Сотни страниц дневника, на которых он изливает свои чувства к ней, мучительно трудно читать: кажется, что этот мудрый человек, столько знающий об истине и покое, снова превратился в подростка, который ворочается в постели, не в силах уснуть, стоило только ему встретить любовь, которой он не знал с момента принятия обета целомудрия. Он начал забрасывать девушку письмами и разными просьбами, тайком звонил ей из кабинета келаря, пока его братья-монахи ужинали. Когда другой монах случайно услышал его разговор, он покаялся своему многострадальному настоятелю (“но только в телефонных звонках!”), однако продолжал рассказывать своей M., как он бросит свои обеты и поселится с ней на необитаемом острове.

“Меня переполняет умиротворение (тогда как в минувшее воскресенье сама мысль о том, что это может случиться, вселяла в меня боль и панику). Я снова спасовал перед какой-то опасной бабской мудростью, которой в совершенстве владеет M.: она инстинктивно нащупывает во мне рану, которая больше всего требует ее нежности, и обрушивает на нее всю свою любовь. Я не чувствую себя нечистым; напротив, это как будто очищает меня (так я и сказал на днях в “Семи словах”, которые написал для Неда О’Гормана). Мне видится, что моя сексуальность каким-то образом снова стала подлинной и пристойной после долгих лет исступленного ее подавления (и хотя я думал, что полностью ее контролирую, это была всего лишь иллюзия)”.

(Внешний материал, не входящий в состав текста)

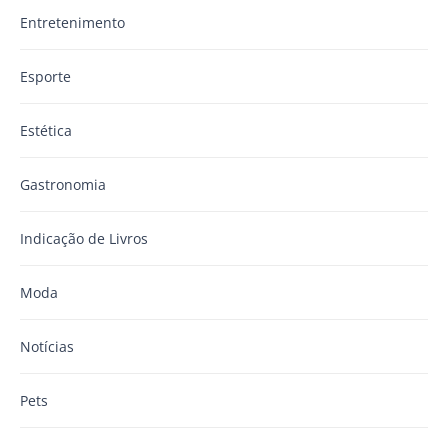
Entretenimento
Esporte
Estética
Gastronomia
Indicação de Livros
Moda
Notícias
Pets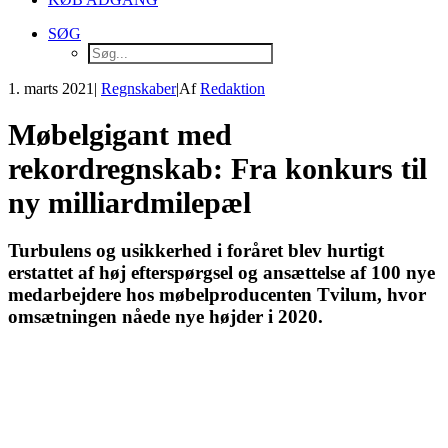
SØG
1. marts 2021
|
Regnskaber
|
Af
Redaktion
Møbelgigant med
rekordregnskab: Fra konkurs til
ny milliardmilepæl
Turbulens og usikkerhed i foråret blev hurtigt
erstattet af høj efterspørgsel og ansættelse af 100 nye
medarbejdere hos møbelproducenten Tvilum, hvor
omsætningen nåede nye højder i 2020.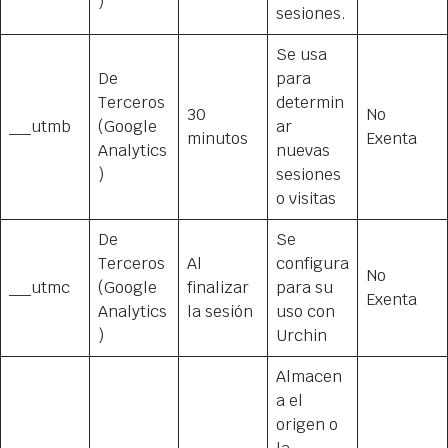
)
sesiones.
Se usa
De
para
Terceros
determin
30
No
__utmb
(Google
ar
minutos
Exenta
Analytics
nuevas
)
sesiones
o visitas
De
Se
Terceros
Al
configura
No
__utmc
(Google
finalizar
para su
Exenta
Analytics
la sesión
uso con
)
Urchin
Almacen
a el
origen o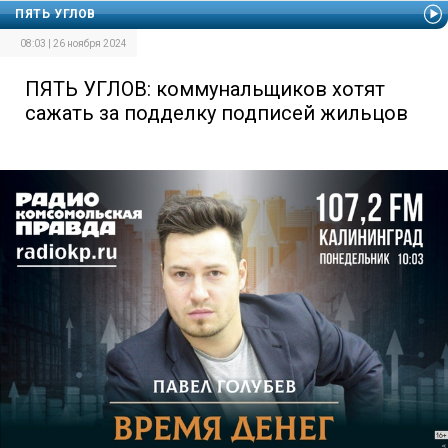
ПЯТЬ УГЛОВ
08:03 | 26 ноября 2024
ПЯТЬ УГЛОВ: коммунальщиков хотят
сажать за подделку подписей жильцов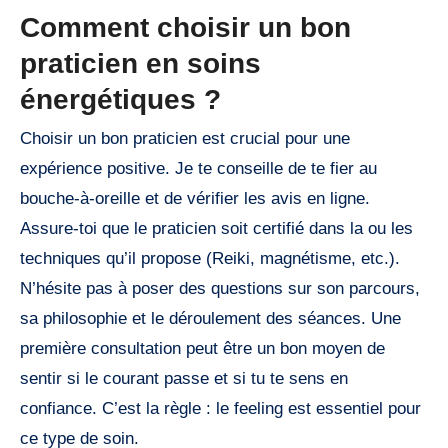
Comment choisir un bon
praticien en soins
énergétiques ?
Choisir un bon praticien est crucial pour une
expérience positive. Je te conseille de te fier au
bouche-à-oreille et de vérifier les avis en ligne.
Assure-toi que le praticien soit certifié dans la ou les
techniques qu’il propose (Reiki, magnétisme, etc.).
N’hésite pas à poser des questions sur son parcours,
sa philosophie et le déroulement des séances. Une
première consultation peut être un bon moyen de
sentir si le courant passe et si tu te sens en
confiance. C’est la règle : le feeling est essentiel pour
ce type de soin.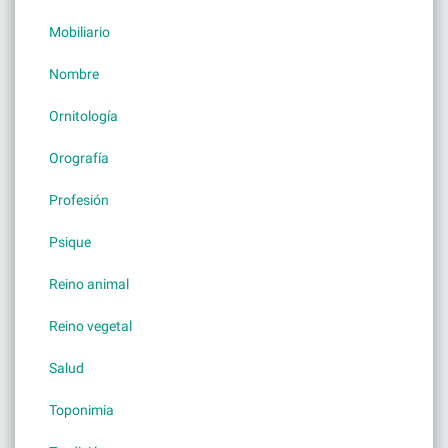
Mobiliario
Nombre
Ornitología
Orografía
Profesión
Psique
Reino animal
Reino vegetal
Salud
Toponimia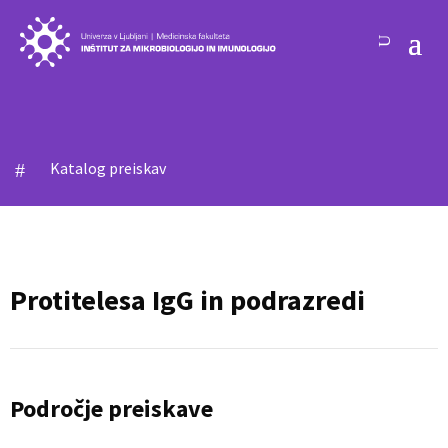
Katalog preiskav
#
Protitelesa IgG in podrazredi
Področje preiskave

Наш монах, надо отдать ему должное, прочитал этот пассаж до конца, ни разу не замявшись и не предложив какой-нибудь другой, более уместный отрывок. Я вспомнил, что всего за год до знакомства с M. отец Луи, счастливый в своей хижине, записал: “Я решил обвенчаться с тишиной леса. Нежное темное тепло всего мира будет моей супругой”.

Что ж, похоже, что и это за год изменилось, как небеса на фотографиях Матье. Нельзя преодолеть тьму внутри себя, просто убежав от нее.